Here's an attempt at writing an algorithm that just gives you the count of matching elements (untested):
auto it1 = begin(vec1);
auto it2 = begin(vec2);
const auto end1 = end(vec1);
const auto end2 = end(vec2);
sort(it1, end1);
sort(it2, end2);
size_t numCommonElements = 0;
while (it1 != end1 && it2 != end2) {
bool oneIsSmaller = *it1 < *it2;
if (oneIsSmaller) {
it1 = lower_bound(it1, end1, *it2);
} else {
bool twoIsSmaller = *it2 < *it1;
if (twoIsSmaller) {
it2 = lower_bound(it2, end2, *it1);
} else {
// none of the elements is smaller than the other
// so it's a match
++it1;
++it2;
++numCommonElements;
}
}
}
Note that I am trying to avoid inneficient methods such as going through all elements and check for equal data.

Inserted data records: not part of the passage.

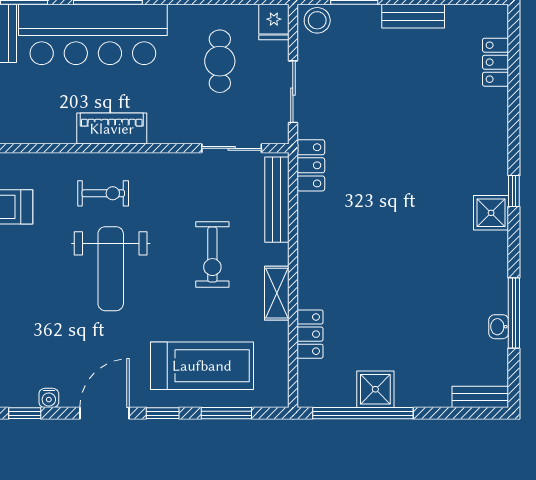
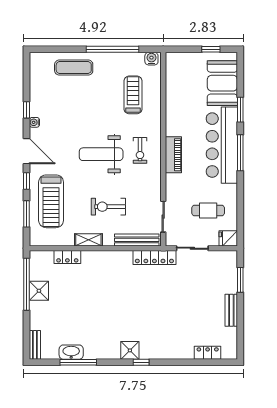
stool: (317, 20) -> (229, 261), removed
locker: (311, 165) -> (154, 257), width x1.53
washbasin: (499, 327) -> (71, 352), width x1.91, depth x1.45

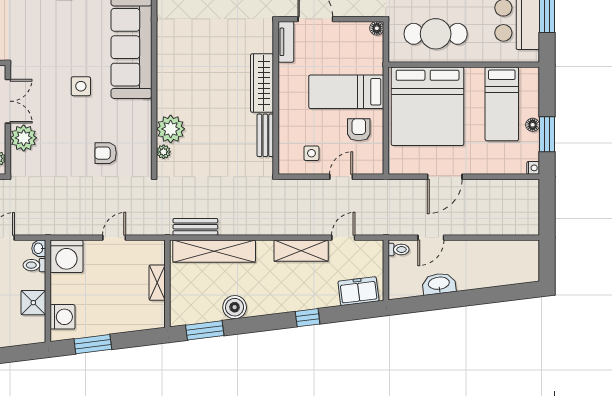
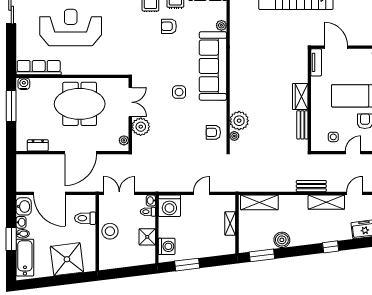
wardrobe: (262, 83) -> (300, 97), width x0.67
armchair: (106, 153) -> (213, 132), moved
bench: (195, 227) -> (311, 186), moved
shelving: (214, 251) -> (259, 202), width x0.68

You need to go through all elements at least once, I assume you're implying you don't want to check every combinations. Indeed you don't want to do :
for all elements in vec1, go through the entire vec2 to check if the element is here. This won't be efficient if your vectors have a big number of elements.
If you prefer a linear time solution and you don't mind using extra memory here is what you can do :
You need a hashing function to insert element in an unordered_map or unordered_set See https://stackoverflow.com/a/13486174/2502814
// next_permutation example
#include <iostream> // std::cout
#include <unordered_set> // std::unordered_set
#include <vector> // std::vector
using namespace std;
namespace std {
template <>
struct hash<pair<int, int>>
{
typedef pair<int, int> argument_type;
typedef std::size_t result_type;
result_type operator()(const pair<int, int> & t) const
{
std::hash<int> int_hash;
return int_hash(t.first + 6495227 * t.second);
}
};
}
int main () {
vector<pair<int, int>> vec1 {{1,2}, {3,1}, {2,2}};
vector<pair<int, int>> vec2 {{3,4}, {1,2}};
// Copy all elements from vec2 into an unordered_set
unordered_set<pair<int, int>> in_vec2;
in_vec2.insert(vec2.begin(),vec2.end());
// Traverse vec1 and check if elements are here
for (auto& e : vec1)
{
if(in_vec2.find(e) != in_vec2.end()) // Searching in an unordered_set is faster than going through all elements of vec2 when vec2 is big.
{
//Here are the elements in common:
cout << "{" << e.first << "," << e.second << "} is in common!" << endl;
}
}
return 0;
}
Output : {1,2} is in common!
You can either do that, or copy all elements of vec1 into an unordered_set, and then traverse vec2. Depending on the sizes of vec1 and vec2, one solution might be faster than the other. Keep in mind that picking the smaller vector to insert in the unordered_set also means you will use less extra memory.
I believe you use a 2D tree to search in 2 dimenstions. An optimal algorithm to the problem you specified would fall under the class of geometric algorithms. Maybe this link is of use to you: http://www.cs.princeton.edu/courses/archive/fall05/cos226/lectures/geosearch.pdf .